The patient is a 59-year-old woman who had experienced a fracture of her left proximal femur at age 32. Radiographs revealed a fracture of the femoral neck through an abnormal expansile, ground-glass­like area. A whole-body technetium-99m methylene disphosphonate (MDP) bone scan was performed, showing in addition to the left femur, several areas of abnormal radiotracer uptake, including the left mandible, both humeri, and the left tibia (Figure 1). Magnetic resonance images (MRI) of the right hip were obtained subsequently (Figure 2). Her medical history was significant for precocious puberty, hypothyroidism, and the presence of skin café-au-lait spots.

DIAGNOSIS

Fibrous dysplasia and intramuscular myxomas: Mazabraud's syndrome

IMAGING FINDINGS

Radiographs show ground-glass areas involving the left femur, tibia, and fibula (Figure 3). A whole-body technetium-99m MDP bone scan revealed abnormal areas of radiotracer uptake involving the right proximal femur, the right mandible, both humeri, and the left tibia.

MRI of the patient's left hip showed multiple, well demarcated, intramuscular soft-tissue masses of different sizes, which were characterized by a low signal intensity (SI) on T1-weighted images and a high SI on T2-weighted images (Figure 2).

DISCUSSION

Mazabraud's syndrome is a rare entity represented by the association of fibrous dysplasia and intramuscular myxomas. Their association was first reported in 1957 by A. Mazabraud, a French physican. ¹ Mazabraud's syndrome does not appear to be hereditary and occurs mostly in women. The myxomas tend to develop and congregate around the thighs, buttocks, and shoulder regions. Their neoplastic nature has been questioned over time. Considering their tendency to group close to the affected segments of the bone involved by fibrous dysplasia, they are believed to be a reactive phenomenon due to local mechanical stress factors. Supporting this hypothesis is the fact that, histologically, they appear to be very close to synovial mucoid cysts occurring in stressed articulations. ² Others hypothesize that they may be extraosseous manifestations of fibrous dysplasia. ³ When compared with isolated myxomas, their tendency to reoccur after removal is very low; however, note the postsurgical recurrence in this patient.

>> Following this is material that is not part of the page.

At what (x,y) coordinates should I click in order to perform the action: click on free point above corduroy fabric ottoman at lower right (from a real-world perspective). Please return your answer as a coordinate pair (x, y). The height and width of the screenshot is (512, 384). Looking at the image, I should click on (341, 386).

As in our patient, the polyostotic form of fibrous dysplasia is predominant. Malignant transformation (eg, osteosarcoma, fibrosarcoma) in Mazabraud's syndrome has been reported, but the incidence remains very low. ^2,4 For the myxomas, early surgery is usually advocated, ⁴ since involvement of neurovascular structures in advanced cases renders excisions more laborious.

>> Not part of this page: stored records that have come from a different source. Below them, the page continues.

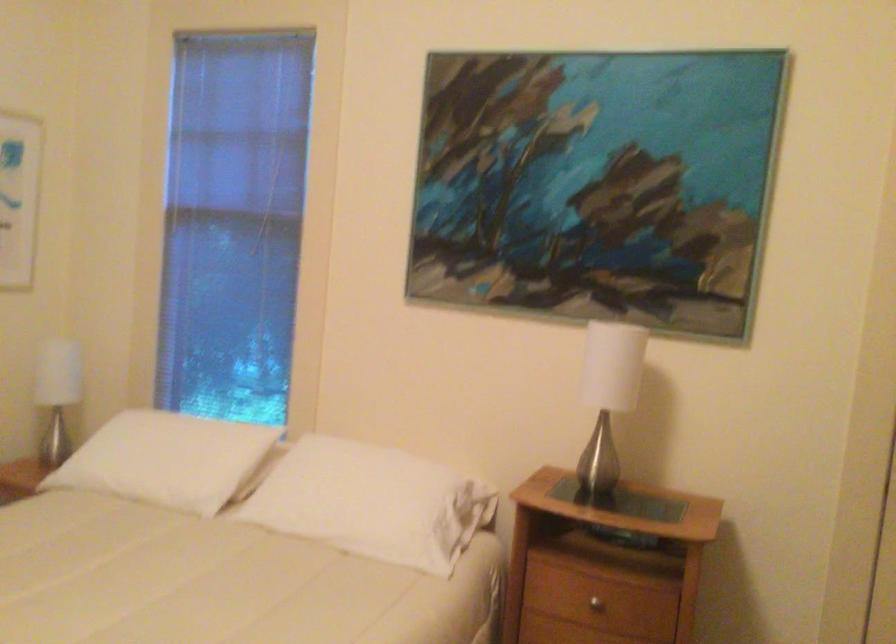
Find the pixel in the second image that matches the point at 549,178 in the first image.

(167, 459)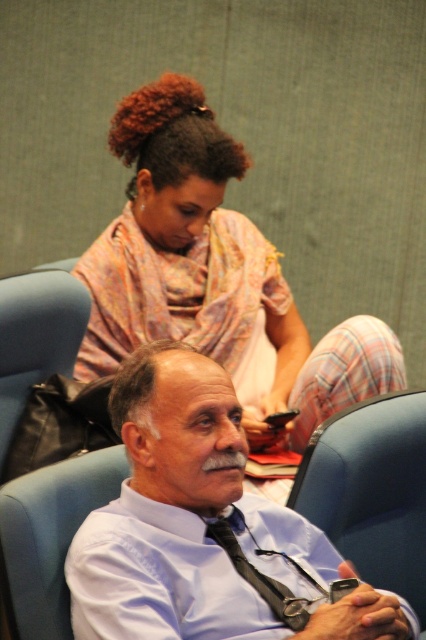
You are designing a new uniform for a corporate office. The uniform must fit snugly around the torso. You have two fabric options available. The first is the light blue shirt at center, and the second is the printed silk blouse at upper center. Which fabric should you choose to ensure a snug fit?

The light blue shirt at center is thinner than the printed silk blouse at upper center, so the light blue shirt at center would be better for a snug fit as it can conform more closely to the body.

You are standing in the conference room and need to locate the light blue shirt at center. According to the coordinates provided, where would you find it?

The light blue shirt at center is located at the 2D coordinates point (206, 529).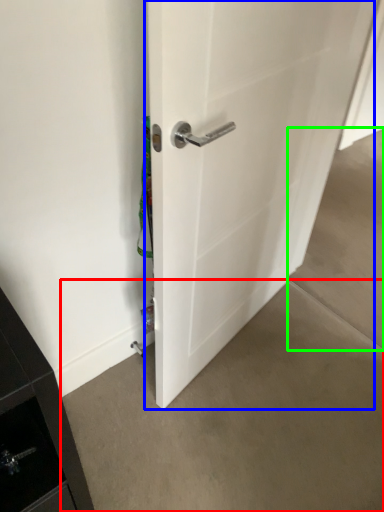
Question: Which object is positioned farthest from concrete (highlighted by a red box)? Select from door (highlighted by a blue box) and concrete (highlighted by a green box).

Choices:
 (A) door
 (B) concrete

Answer: (B)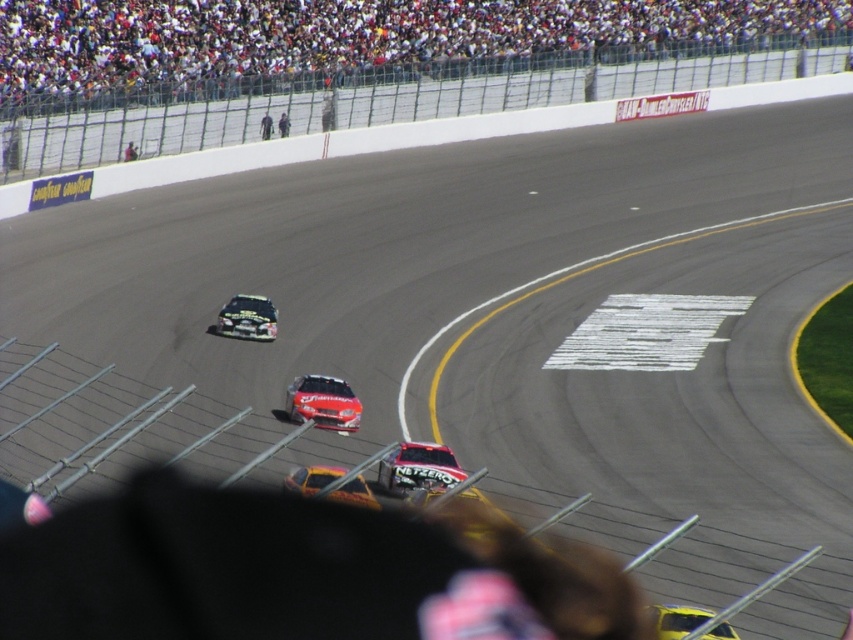
You are a race car driver trying to navigate the curve in the image. You see two points on the track marked as point (369, 496) and point (231, 323). Which point should you aim for first to stay on the optimal racing line?

You should aim for point (369, 496) first because it is in front of point (231, 323) along the track, which is the optimal racing line.

You are a race official at the NASCAR race. You need to determine if the shiny silver racecar at center and the dark blue suit at upper center are within the 30 meter safety distance rule. Can you confirm?

The shiny silver racecar at center and the dark blue suit at upper center are 27.55 meters apart, which is within the 30 meter safety distance rule.

You are a spectator at the NASCAR race and notice the yellow metallic car at center and the dark blue jacket at center. From your viewpoint, which object is located to the right?

The yellow metallic car at center is positioned on the right side of dark blue jacket at center, so the yellow metallic car at center is to the right.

MRI has been used to evaluate the syndrome. ^5,6 We found it a more useful imaging tool than the CT scan for presurgical evaluation of the anatomy and the extent of the lesion. Awareness of the syndrome and its presentation is essential in distinguishing myxomas from other malignant mesenchyal tumors with myxomal components such as liposarcomas, botyroid-type rhabdomyosarcomas, malignant fibrous histocytomas, extraskeletal chondrosarcomas, and neurofibromatosis, and consequently precluding the need for additional expensive and often stressful investigations.